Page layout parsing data

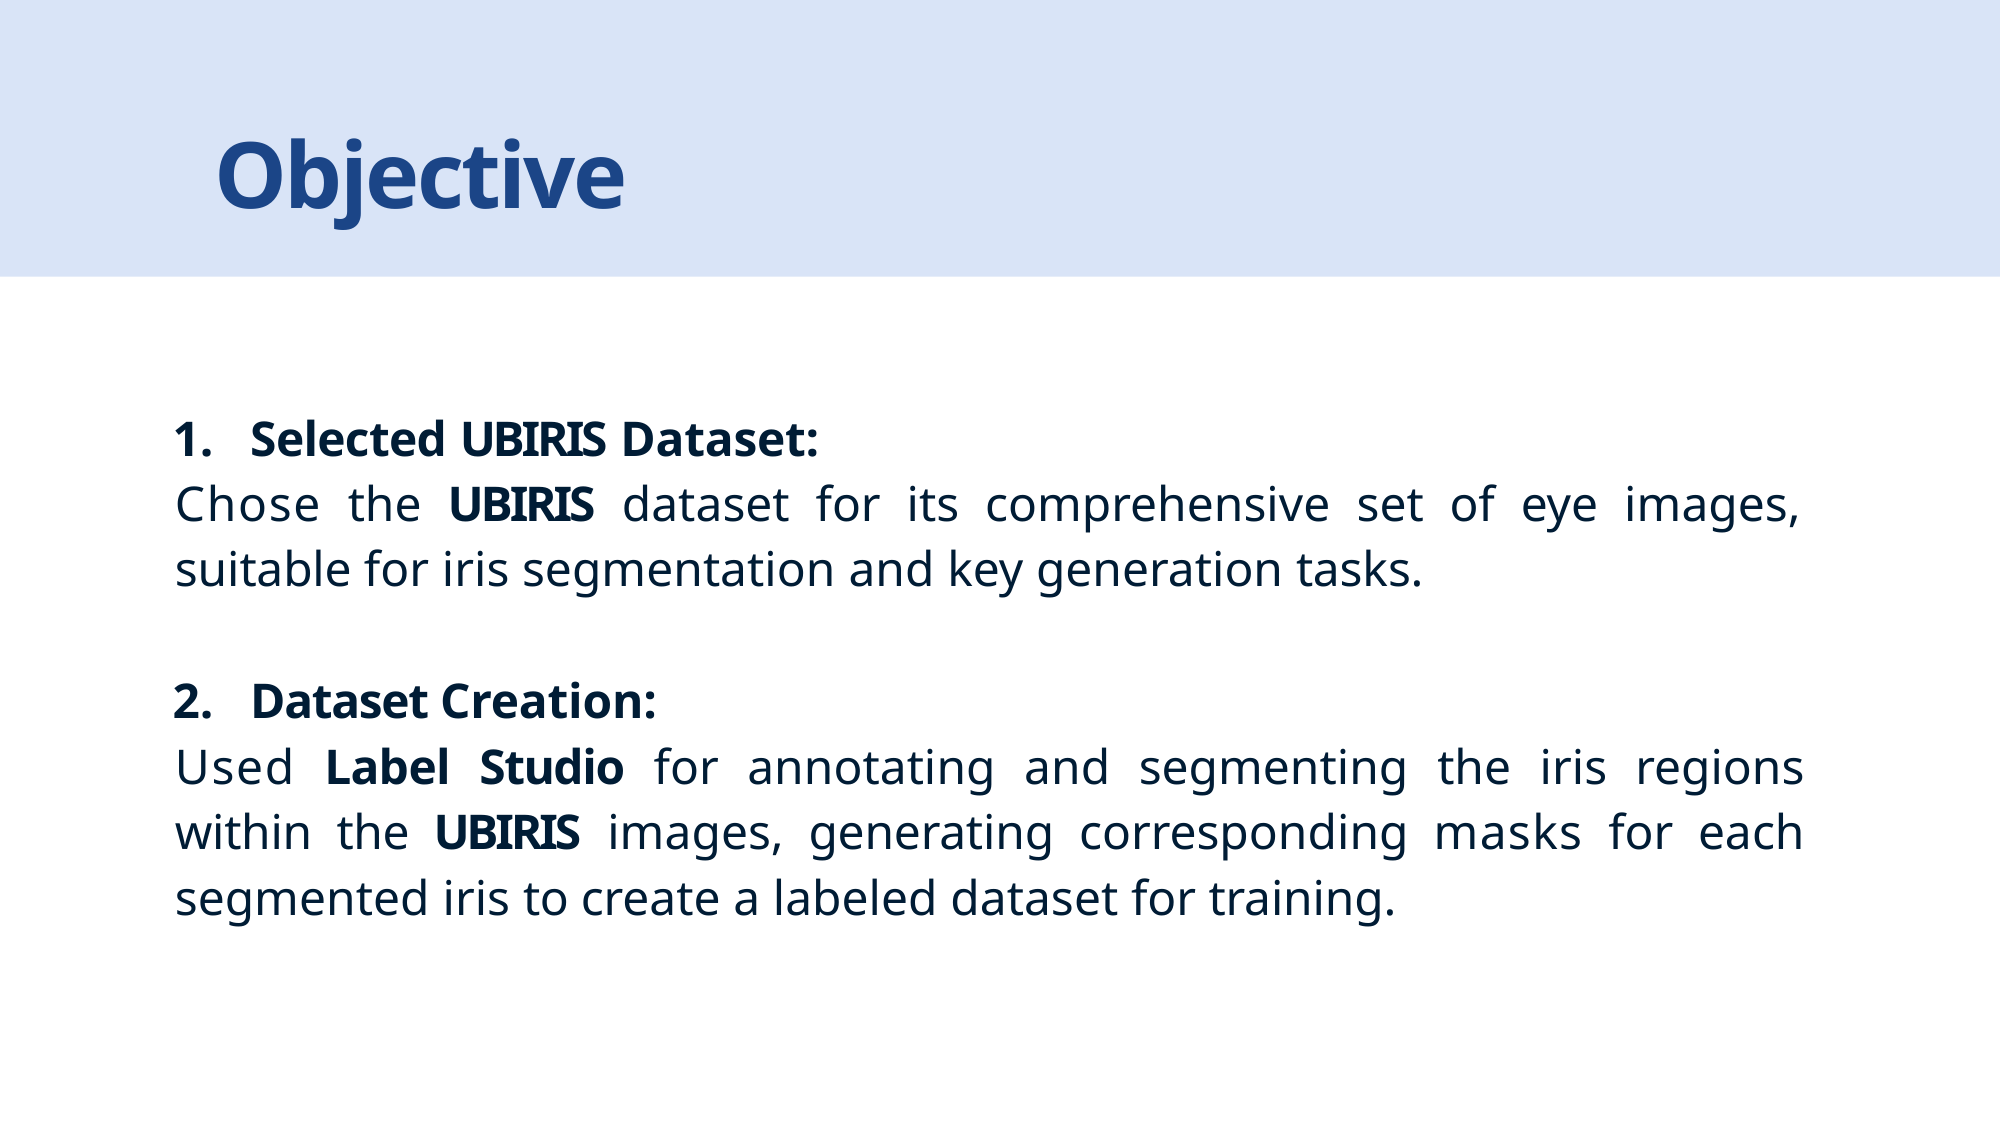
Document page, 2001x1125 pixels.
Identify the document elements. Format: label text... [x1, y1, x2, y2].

text_box Selected UBIRIS Dataset: Chose the UBIRIS dataset for its comprehensive set of eye images, suitable for iris segmentation and key generation tasks. Dataset Creation: Used Label Studio for annotating and segmenting the iris regions within the UBIRIS images, generating corresponding masks for each segmented iris to create a labeled dataset for training. [170, 397, 1806, 925]
title Objective [212, 61, 1125, 305]
text_box [0, 0, 2000, 277]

What is needed
Word for word, restate all of the entries above and leave each picture out.

Answer section
Document page, 2001x1125 pixels.
Identify the document elements. Format: label text... [x1, y1, x2, y2].

text_box Selected UBIRIS Dataset: Chose the UBIRIS dataset for its comprehensive set of eye images, suitable for iris segmentation and key generation tasks. Dataset Creation: Used Label Studio for annotating and segmenting the iris regions within the UBIRIS images, generating corresponding masks for each segmented iris to create a labeled dataset for training. [170, 397, 1806, 925]
title Objective [212, 61, 1125, 305]
text_box [0, 0, 2000, 277]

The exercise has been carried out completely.